■ YOUR ASSIGNMENT ■
Look through the records below, and whenever a line contains "pixels", copy it.

■ LISTED RECORDS ■

/---

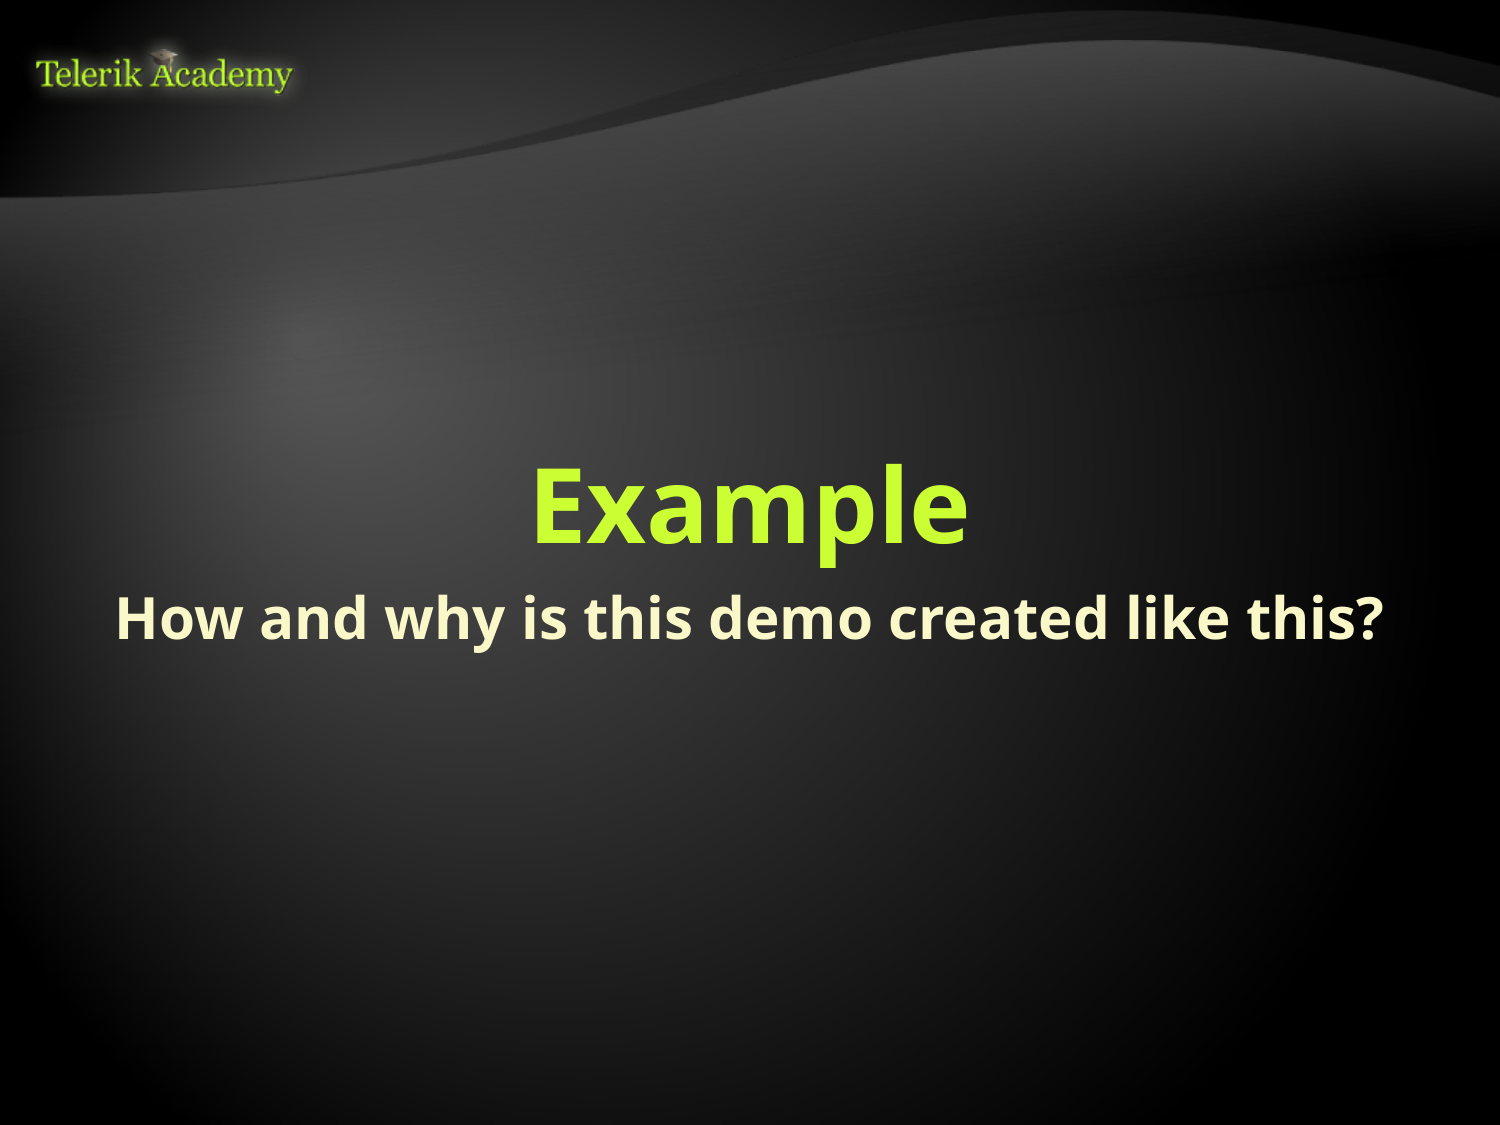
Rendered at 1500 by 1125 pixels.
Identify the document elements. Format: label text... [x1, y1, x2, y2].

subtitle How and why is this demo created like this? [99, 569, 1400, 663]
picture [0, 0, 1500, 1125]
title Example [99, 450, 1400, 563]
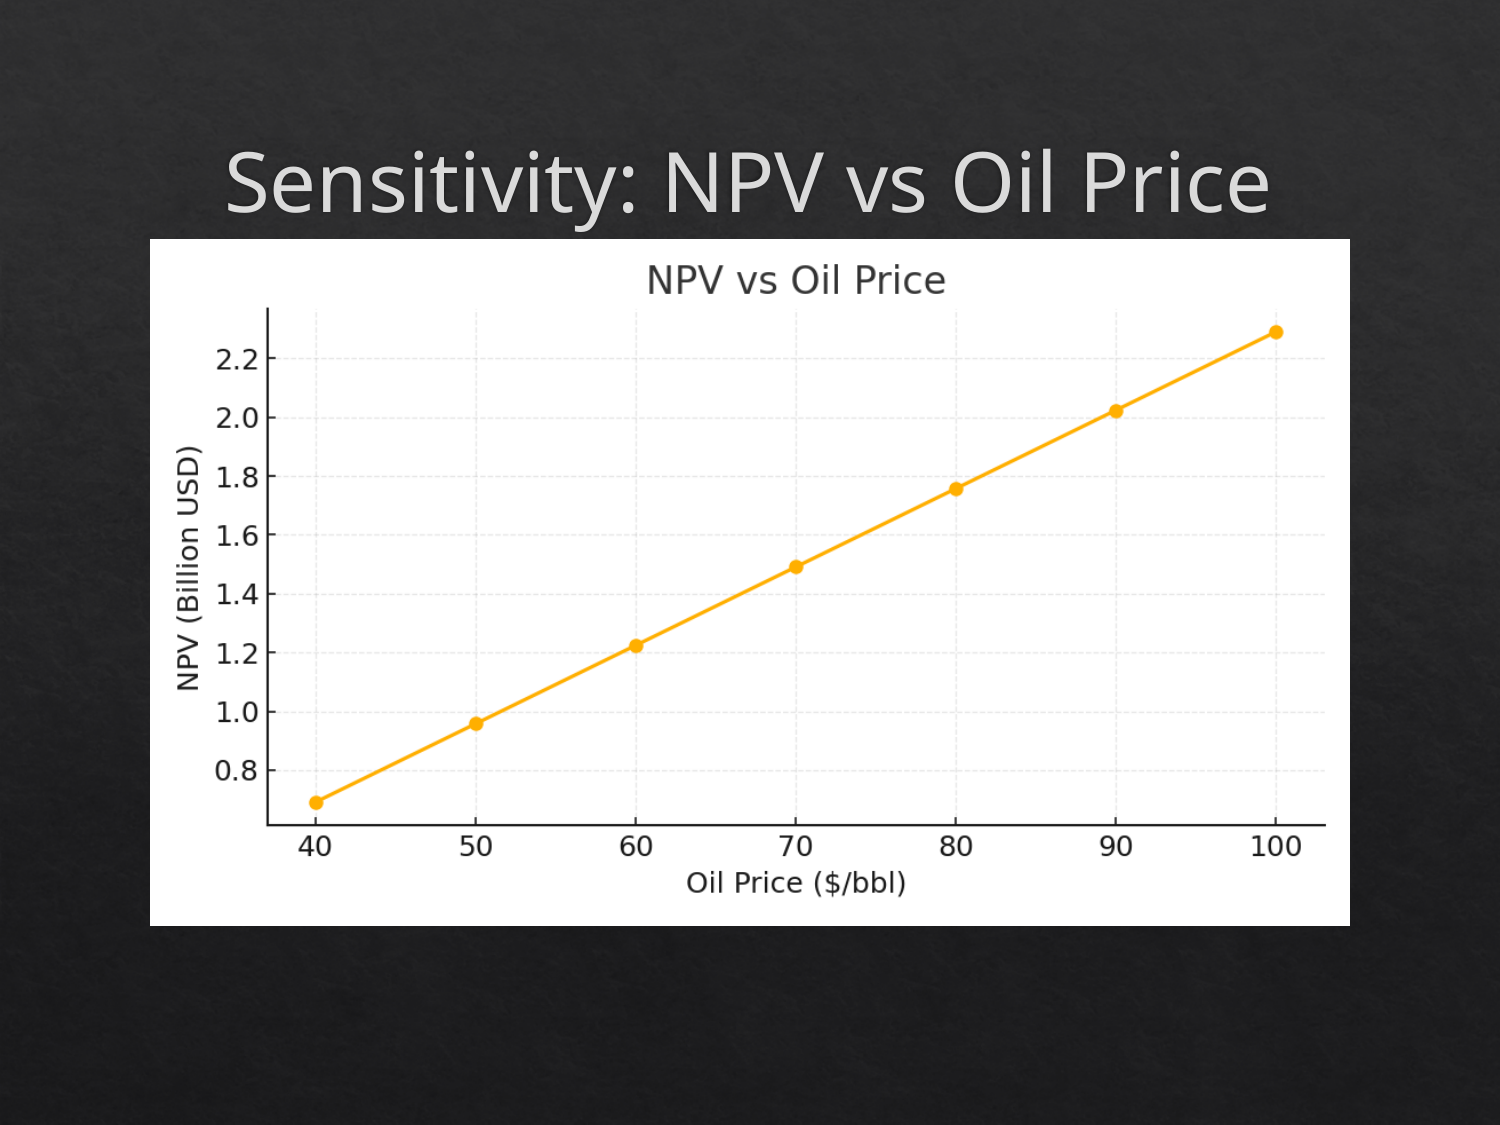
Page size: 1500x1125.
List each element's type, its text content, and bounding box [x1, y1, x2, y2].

\---
/---

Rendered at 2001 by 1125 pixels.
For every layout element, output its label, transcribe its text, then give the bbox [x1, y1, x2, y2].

\---

■ RESULT OF THE TASK ■
Rendered at 1500 by 1125 pixels.
Rendered at 2001 by 1125 pixels.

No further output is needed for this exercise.